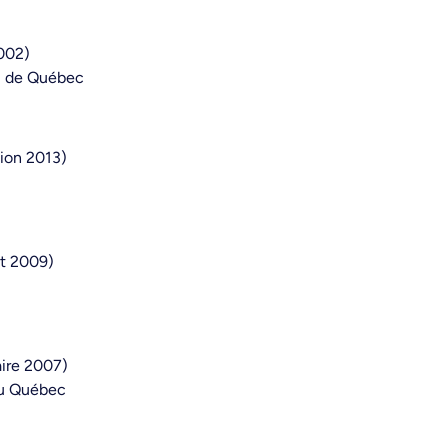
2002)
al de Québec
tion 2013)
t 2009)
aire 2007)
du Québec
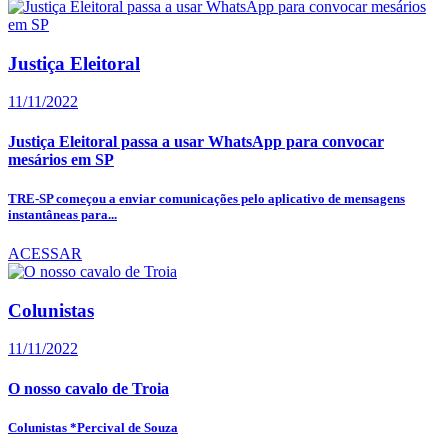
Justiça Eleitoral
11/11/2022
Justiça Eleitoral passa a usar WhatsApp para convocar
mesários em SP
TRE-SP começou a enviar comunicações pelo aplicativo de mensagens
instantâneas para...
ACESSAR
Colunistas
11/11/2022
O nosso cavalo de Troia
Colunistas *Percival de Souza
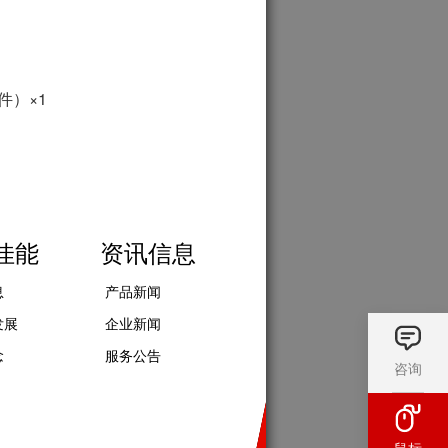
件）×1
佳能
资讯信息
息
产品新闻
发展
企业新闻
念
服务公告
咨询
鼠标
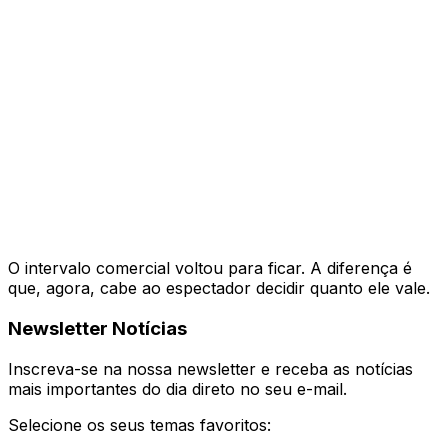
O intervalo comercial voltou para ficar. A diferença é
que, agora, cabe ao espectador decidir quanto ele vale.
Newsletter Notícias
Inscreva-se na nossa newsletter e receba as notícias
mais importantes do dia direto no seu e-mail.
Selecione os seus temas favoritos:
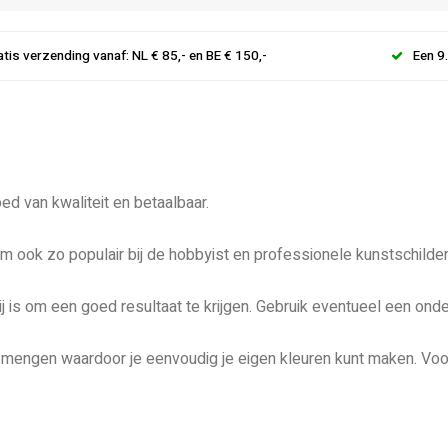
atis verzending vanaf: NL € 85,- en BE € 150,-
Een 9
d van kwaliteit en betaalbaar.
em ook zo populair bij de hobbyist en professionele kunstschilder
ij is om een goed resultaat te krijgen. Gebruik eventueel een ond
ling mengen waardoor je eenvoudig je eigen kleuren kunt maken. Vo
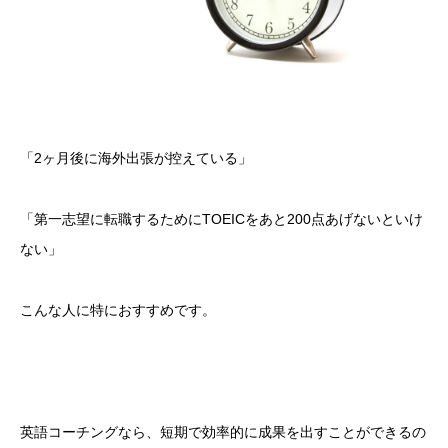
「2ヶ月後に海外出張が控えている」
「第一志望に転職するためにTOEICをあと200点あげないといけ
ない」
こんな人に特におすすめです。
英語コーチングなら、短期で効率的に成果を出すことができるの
==*==
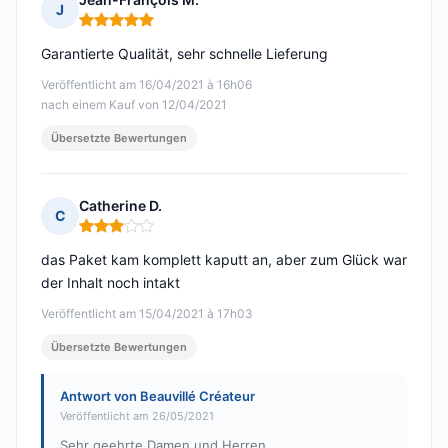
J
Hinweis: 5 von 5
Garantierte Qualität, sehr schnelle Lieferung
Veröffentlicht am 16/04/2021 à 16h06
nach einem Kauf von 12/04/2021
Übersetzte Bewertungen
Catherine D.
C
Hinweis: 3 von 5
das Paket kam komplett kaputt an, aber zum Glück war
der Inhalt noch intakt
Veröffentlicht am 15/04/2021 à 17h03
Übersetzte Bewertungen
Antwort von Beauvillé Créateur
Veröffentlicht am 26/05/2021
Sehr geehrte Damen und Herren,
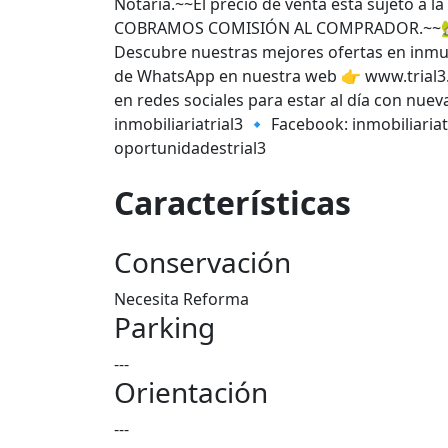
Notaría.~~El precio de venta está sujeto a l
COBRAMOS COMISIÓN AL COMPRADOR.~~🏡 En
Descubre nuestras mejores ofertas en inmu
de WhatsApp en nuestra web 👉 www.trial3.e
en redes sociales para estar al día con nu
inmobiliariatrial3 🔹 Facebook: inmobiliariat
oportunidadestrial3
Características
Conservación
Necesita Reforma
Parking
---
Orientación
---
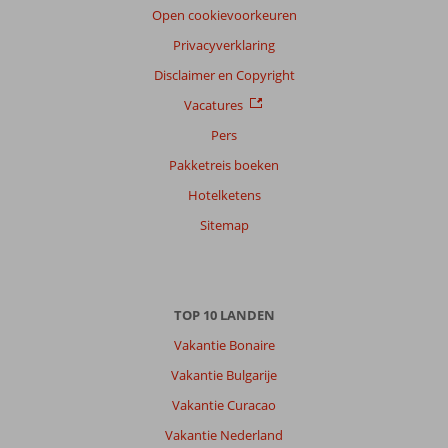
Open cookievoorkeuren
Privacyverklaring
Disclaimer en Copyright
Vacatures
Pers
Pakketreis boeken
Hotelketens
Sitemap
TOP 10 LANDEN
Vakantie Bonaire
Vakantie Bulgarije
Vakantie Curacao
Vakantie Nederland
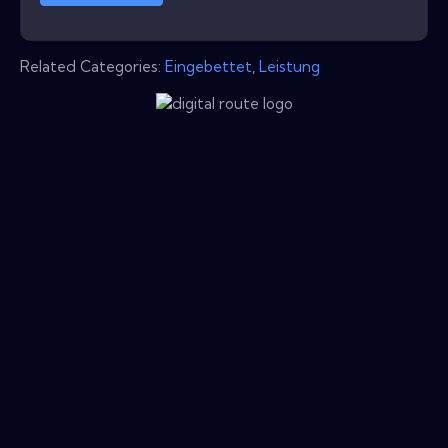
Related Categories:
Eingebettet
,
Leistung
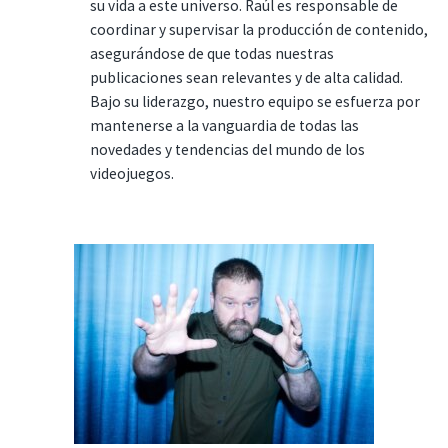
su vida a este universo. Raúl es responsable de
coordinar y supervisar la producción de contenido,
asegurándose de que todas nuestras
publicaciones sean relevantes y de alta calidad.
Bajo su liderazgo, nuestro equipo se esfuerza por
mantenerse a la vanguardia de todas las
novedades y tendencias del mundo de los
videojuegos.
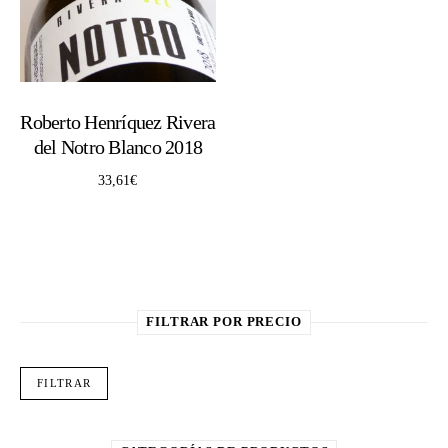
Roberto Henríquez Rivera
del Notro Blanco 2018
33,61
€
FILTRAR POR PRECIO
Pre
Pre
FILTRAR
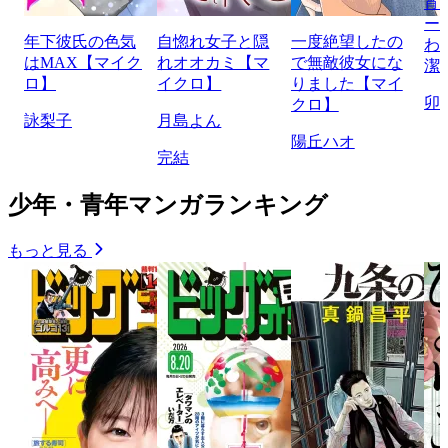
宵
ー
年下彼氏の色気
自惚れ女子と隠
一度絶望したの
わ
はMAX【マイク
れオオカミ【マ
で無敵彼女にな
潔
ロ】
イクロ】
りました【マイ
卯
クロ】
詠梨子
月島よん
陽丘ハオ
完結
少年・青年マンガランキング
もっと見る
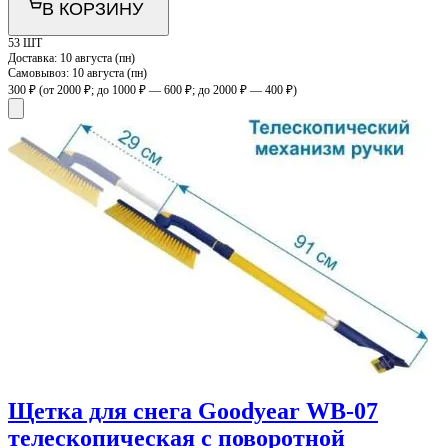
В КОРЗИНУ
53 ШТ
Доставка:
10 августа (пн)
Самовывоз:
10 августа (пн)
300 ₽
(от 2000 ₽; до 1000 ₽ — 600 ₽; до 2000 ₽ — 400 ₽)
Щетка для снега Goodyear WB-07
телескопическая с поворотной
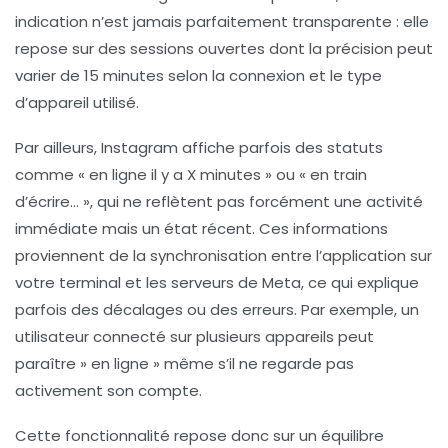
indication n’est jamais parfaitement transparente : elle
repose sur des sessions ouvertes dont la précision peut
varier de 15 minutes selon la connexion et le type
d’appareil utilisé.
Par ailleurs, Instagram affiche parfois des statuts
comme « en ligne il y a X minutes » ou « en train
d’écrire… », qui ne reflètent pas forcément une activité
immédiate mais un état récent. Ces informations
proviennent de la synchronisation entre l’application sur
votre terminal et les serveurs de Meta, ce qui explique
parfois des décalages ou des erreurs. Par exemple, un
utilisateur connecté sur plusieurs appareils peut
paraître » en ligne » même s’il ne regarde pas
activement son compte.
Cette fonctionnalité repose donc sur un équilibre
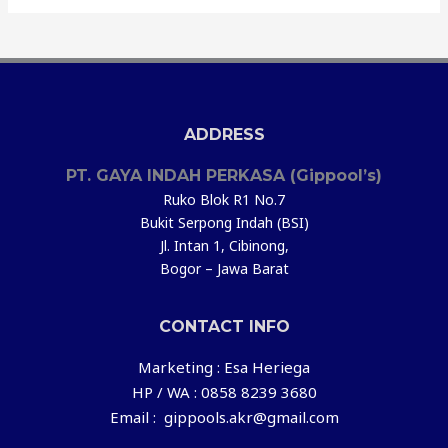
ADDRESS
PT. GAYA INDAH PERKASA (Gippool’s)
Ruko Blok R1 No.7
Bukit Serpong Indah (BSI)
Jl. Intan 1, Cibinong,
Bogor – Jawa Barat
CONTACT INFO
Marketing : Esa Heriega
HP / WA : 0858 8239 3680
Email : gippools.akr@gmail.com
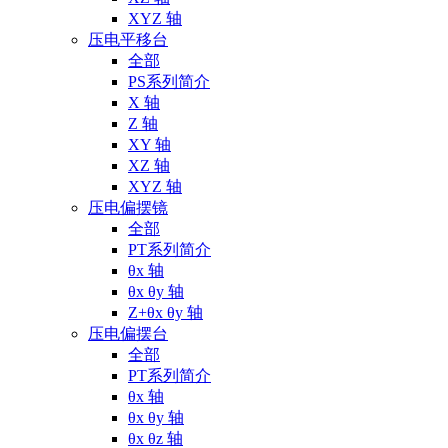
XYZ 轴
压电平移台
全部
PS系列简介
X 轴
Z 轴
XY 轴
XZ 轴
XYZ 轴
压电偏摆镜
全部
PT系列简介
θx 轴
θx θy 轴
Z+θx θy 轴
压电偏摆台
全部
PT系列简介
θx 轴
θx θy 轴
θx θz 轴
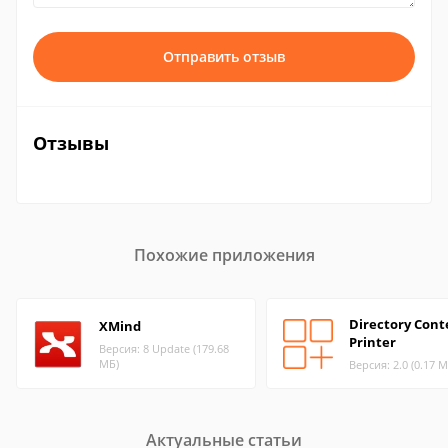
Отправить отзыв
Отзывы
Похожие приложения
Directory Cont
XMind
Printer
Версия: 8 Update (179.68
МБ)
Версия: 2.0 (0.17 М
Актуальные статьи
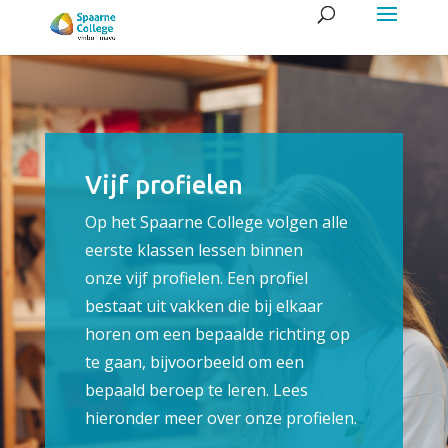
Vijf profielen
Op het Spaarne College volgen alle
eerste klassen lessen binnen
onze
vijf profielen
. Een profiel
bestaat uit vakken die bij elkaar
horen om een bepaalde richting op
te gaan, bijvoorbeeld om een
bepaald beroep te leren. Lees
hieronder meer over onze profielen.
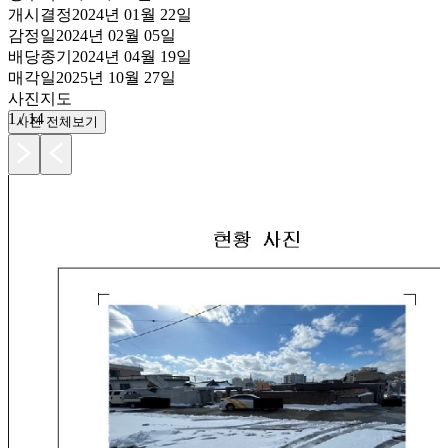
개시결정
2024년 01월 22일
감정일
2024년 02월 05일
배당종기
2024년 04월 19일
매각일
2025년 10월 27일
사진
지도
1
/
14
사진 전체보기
==*==
Exercise requirements
Report only the number of lines above that contain "peut".

Exercise solution
2